**CONSEGNA A**:
Secondo il testo su Viale del tramonto, in che anno è uscito il film?

-------- ESTRATTO DEL DOCUMENTO

Le perle di Billy Wilder: Viale del tramonto

Uno sceneggiatore squattrinato (Joe Gillis), la dolce e affascinante ragazza conosciuta negli studi della Paramount (Nancy Olson), un’ex diva del cinema muto (Norma Desmond) e il suo fedele maggiordomo (nonché primo marito, Max): ecco gli ingredienti principali per uno dei migliori film di Billy Wilder. Uscito nel 1950, vuole essere un omaggio al cinema del passato e una critica al nuovo, corrotto e patinato, mondo dello spettacolo. Con le dovute modifiche, la pellicola potrebbe uscire oggi nelle sale e apparire più attuale che mai. Il cast è perfettamente calato nei personaggi, tutti estremi nella loro caratterizzazione. William Holden è magnifico nel ruolo dello sceneggiatore in fuga dai creditori, disposto ad ingannare una vecchia signora pur di ottenerne i favori. Gloria Swanson riesce persino a superarlo, con un’interpretazione intensa ai limiti della caricatura.

----------------
-------- VOCI DELL'ESERCIZIO

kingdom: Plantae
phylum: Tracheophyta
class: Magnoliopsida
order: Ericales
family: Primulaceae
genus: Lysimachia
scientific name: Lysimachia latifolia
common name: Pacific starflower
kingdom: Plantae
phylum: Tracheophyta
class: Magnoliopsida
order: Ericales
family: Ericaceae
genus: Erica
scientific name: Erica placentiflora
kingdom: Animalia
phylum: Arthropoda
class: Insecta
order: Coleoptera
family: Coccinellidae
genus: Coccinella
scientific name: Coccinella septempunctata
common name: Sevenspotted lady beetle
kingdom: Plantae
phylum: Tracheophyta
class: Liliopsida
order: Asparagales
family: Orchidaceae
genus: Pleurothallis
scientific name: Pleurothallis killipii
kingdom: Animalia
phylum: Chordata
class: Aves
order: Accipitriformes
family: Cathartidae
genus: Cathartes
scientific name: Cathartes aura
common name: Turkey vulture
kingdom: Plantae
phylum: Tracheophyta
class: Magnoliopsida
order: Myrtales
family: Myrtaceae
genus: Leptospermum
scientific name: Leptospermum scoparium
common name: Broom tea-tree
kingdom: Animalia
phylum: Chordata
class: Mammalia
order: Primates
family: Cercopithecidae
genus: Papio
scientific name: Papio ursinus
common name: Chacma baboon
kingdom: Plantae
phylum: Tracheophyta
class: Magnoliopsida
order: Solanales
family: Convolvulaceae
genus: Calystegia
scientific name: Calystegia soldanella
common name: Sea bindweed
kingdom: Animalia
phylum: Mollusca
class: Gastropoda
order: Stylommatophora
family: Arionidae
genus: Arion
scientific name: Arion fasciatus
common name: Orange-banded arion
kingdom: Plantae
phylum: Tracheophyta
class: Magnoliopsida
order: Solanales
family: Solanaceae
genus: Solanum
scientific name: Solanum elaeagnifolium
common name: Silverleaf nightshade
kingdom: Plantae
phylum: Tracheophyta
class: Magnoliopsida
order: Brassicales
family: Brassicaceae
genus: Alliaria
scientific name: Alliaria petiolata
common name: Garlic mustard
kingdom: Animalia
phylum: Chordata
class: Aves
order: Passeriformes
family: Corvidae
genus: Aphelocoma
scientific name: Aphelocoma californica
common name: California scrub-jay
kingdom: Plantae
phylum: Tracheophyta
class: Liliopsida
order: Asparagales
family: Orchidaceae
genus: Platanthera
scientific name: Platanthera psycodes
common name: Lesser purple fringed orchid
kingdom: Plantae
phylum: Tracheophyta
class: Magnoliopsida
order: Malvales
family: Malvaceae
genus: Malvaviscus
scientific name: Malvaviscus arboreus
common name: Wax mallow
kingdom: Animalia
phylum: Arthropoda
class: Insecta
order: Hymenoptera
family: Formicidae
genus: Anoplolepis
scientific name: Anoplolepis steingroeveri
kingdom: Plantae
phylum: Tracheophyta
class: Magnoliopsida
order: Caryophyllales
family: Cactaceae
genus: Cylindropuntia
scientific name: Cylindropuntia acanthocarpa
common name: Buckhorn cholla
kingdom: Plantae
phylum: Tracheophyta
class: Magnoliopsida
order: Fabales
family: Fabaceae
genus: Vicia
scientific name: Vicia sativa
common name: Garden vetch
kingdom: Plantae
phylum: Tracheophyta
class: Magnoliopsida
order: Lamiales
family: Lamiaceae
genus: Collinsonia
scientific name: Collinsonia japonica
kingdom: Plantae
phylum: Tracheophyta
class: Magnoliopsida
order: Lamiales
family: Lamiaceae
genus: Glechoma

----------------

**CONSEGNA B**:
Aggiorna il tratto delle voci che va dalla riga con "genus: Aphelocoma" fino alla riga con "genus: Malvaviscus", sostituendo "common name" con "nome comune" e lasciando invariato tutto il resto. Riporta soltanto queste righe.

**RISPOSTA COMPLETA A**:
Nel 1950.

**RISPOSTA COMPLETA B**:
genus: Aphelocoma
scientific name: Aphelocoma californica
nome comune: California scrub-jay
kingdom: Plantae
phylum: Tracheophyta
class: Liliopsida
order: Asparagales
family: Orchidaceae
genus: Platanthera
scientific name: Platanthera psycodes
nome comune: Lesser purple fringed orchid
kingdom: Plantae
phylum: Tracheophyta
class: Magnoliopsida
order: Malvales
family: Malvaceae
genus: Malvaviscus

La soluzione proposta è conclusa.